The Mathematics of Socks

Socks are a unusual invention. On my planet we don't have them, for we can walk through lava, hot coals, or a large pot of cheese fondue with our bear feet, not bare feet. Our feet look like bear's.

Humans have an obsessions with cleanliness. On my planet we just clean ourselves twice a week with a blowtorch. Humans have this strange ritual of feeding their clothing to a monster known as the washing machine. It appears to enjoy eating socks the most, and I find it peculiar that I can put ten pairs of socks in this monster's mouth and I get out sixteen unmatched socks and a frog. This poses some serious questions: Is this some multi-dimensional monster, or is it regurgitating yesterday's lunch? Does mathematics work the same way on this planet as on mine? Why doesn't it eat the shirts? I see why it doesn't eat the underwear. Most importantly, where did the frog come from? And why wasn't it a porcupine?

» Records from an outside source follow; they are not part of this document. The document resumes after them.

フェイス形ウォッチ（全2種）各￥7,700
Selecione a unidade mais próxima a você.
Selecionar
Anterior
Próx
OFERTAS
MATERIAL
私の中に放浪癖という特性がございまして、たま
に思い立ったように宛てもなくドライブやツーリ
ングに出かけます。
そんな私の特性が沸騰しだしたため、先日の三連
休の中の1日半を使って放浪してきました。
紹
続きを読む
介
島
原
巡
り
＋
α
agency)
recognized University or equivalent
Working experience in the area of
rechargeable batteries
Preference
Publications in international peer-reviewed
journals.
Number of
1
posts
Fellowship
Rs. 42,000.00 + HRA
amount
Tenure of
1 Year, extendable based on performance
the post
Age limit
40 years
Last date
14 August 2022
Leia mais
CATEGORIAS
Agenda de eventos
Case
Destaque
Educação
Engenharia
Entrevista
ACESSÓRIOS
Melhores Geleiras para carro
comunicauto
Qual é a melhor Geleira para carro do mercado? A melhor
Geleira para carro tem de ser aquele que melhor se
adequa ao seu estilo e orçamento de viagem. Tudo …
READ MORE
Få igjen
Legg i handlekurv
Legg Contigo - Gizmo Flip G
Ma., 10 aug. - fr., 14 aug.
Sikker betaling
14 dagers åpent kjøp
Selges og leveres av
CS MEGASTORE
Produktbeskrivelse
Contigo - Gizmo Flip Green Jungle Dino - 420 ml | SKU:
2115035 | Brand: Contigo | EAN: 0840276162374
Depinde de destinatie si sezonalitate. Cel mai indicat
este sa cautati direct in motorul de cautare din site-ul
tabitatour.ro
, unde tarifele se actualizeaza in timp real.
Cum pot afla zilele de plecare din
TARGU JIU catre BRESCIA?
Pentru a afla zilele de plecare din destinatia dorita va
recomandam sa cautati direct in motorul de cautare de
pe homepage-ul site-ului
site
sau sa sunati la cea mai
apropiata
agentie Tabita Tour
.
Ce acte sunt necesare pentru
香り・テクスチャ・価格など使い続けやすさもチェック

I've also found that socks are not intelligent. They can't tell if they are a left socks or a right socks. They never respond when I ask them. Perhaps they are just tricky creatures that can change color.

Earth has many unanswered questions. Where do car keys go? Why does the toilet eat feces? And why don't teachers tie their students to their chairs? 

Fare thee well. I will write again in a planetary rotation about my opinions of your movies.

Comments

  1. The frog came from the pants pocket of the twelve-year-old boy. I think I must have the same brand of washing machines, for I too put in ten pairs of socks and get out sixteen unmatched.